Give the lines of all the records below as a numbered list, skipping any blank lines. Leave the pictures out of your answer.

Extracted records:
================================

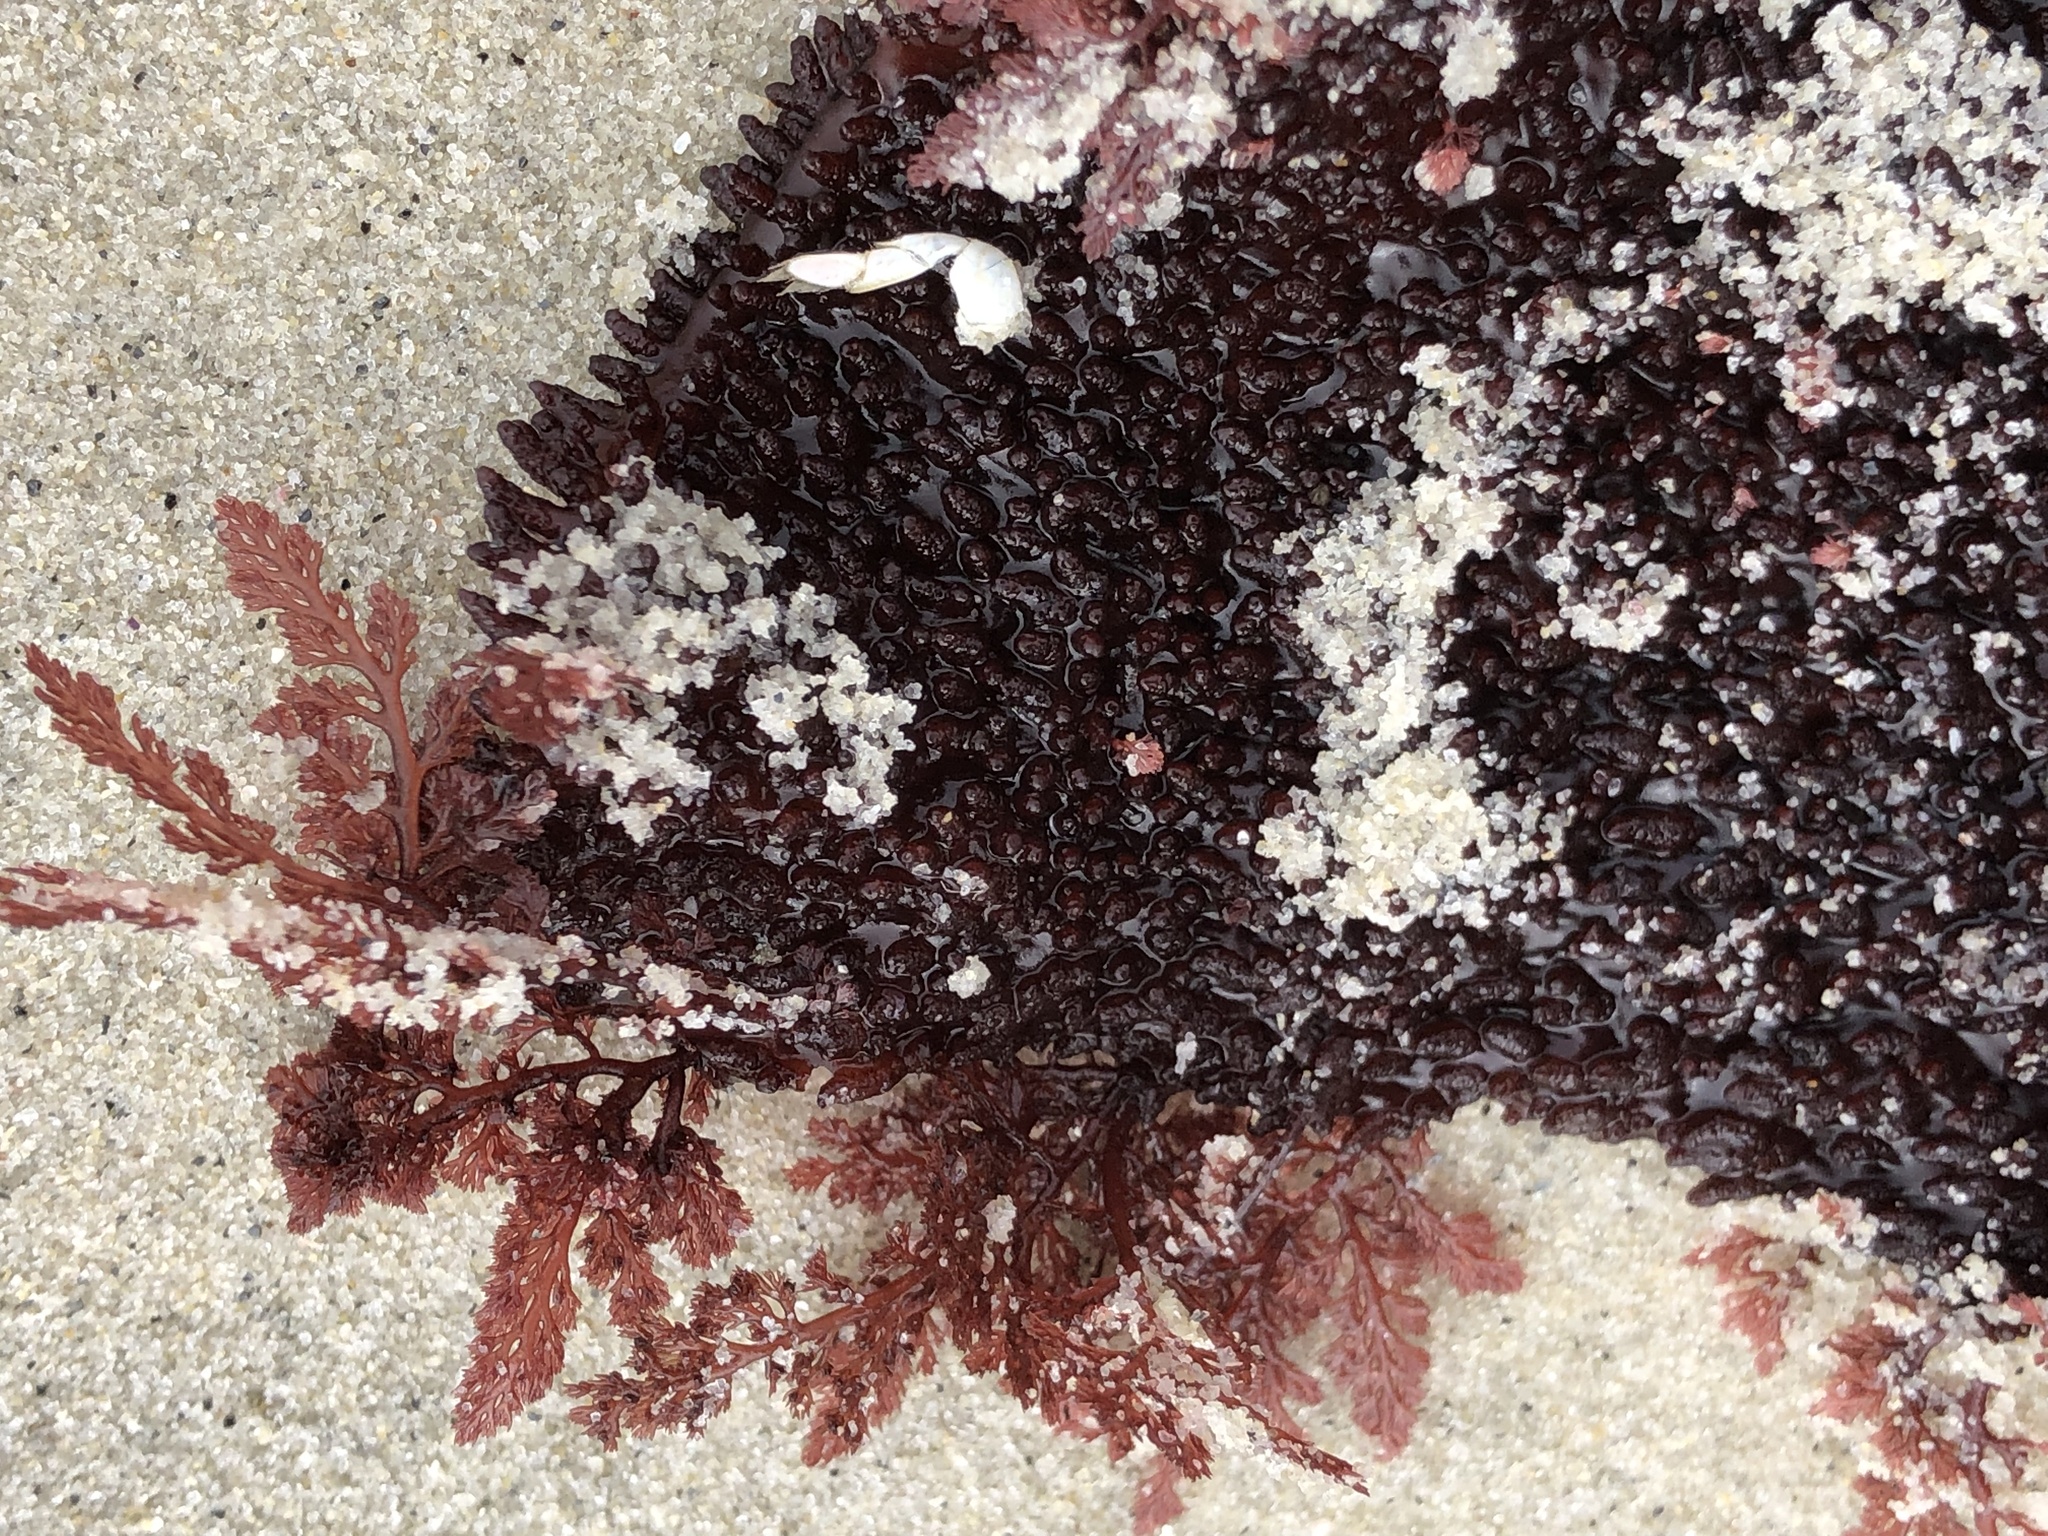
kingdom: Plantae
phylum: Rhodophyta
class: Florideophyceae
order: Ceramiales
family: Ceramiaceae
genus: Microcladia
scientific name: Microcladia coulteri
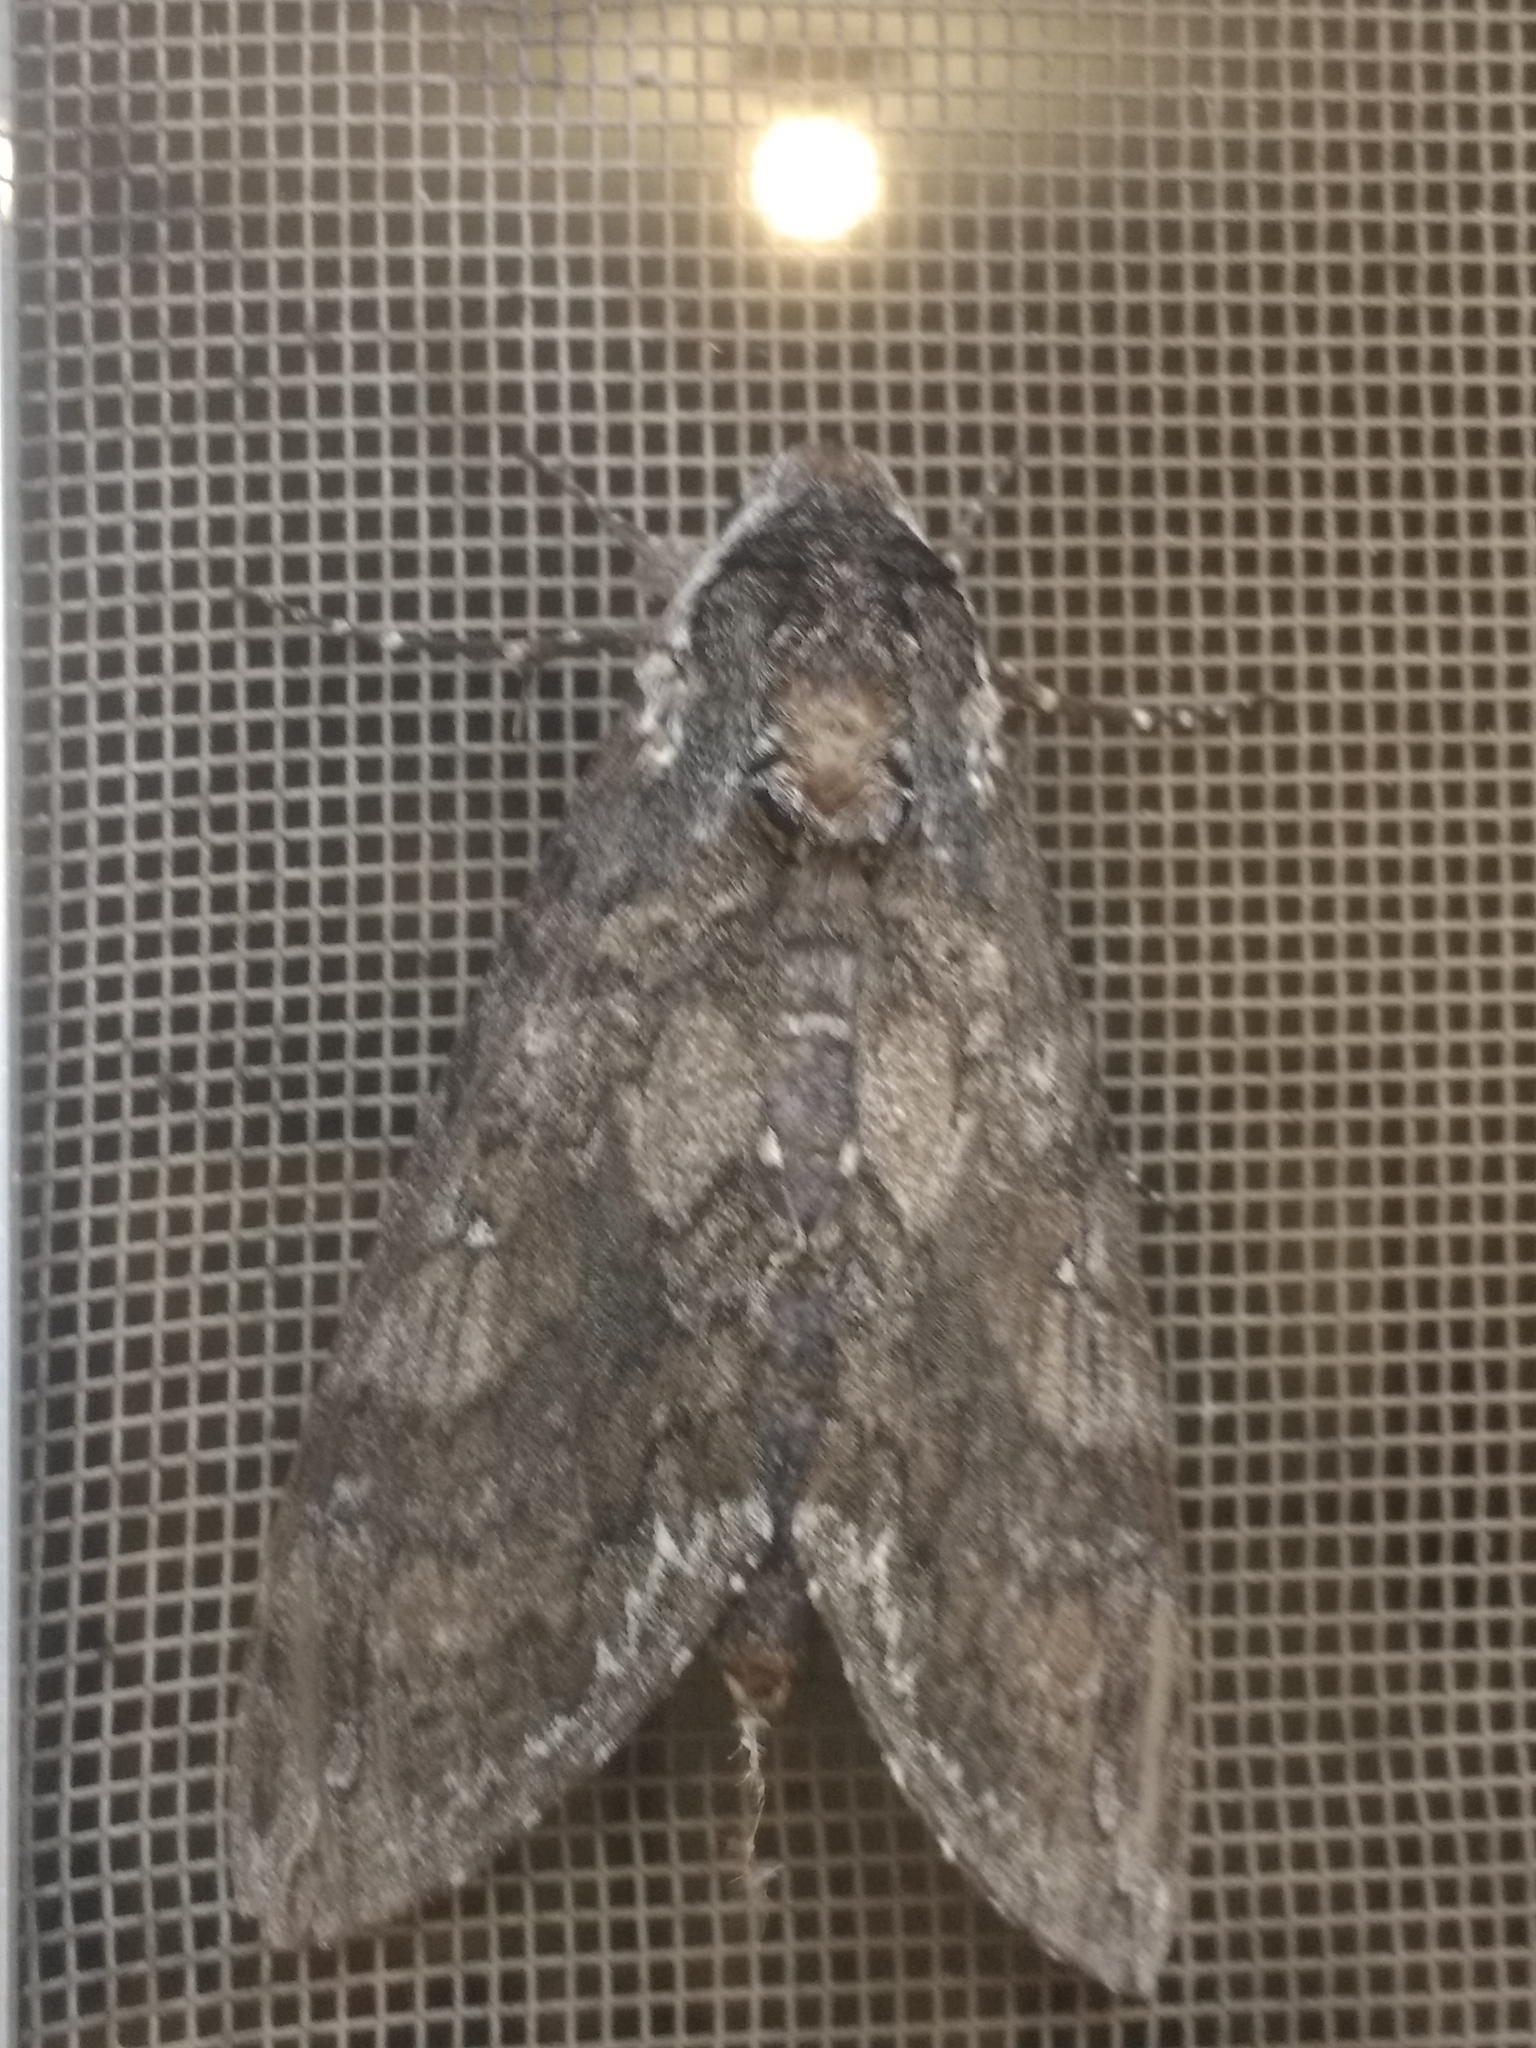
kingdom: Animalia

================================

Solution to this exercise:
1. kingdom: Plantae
2. phylum: Rhodophyta
3. class: Florideophyceae
4. order: Ceramiales
5. family: Ceramiaceae
6. genus: Microcladia
7. scientific name: Microcladia coulteri
8. kingdom: Animalia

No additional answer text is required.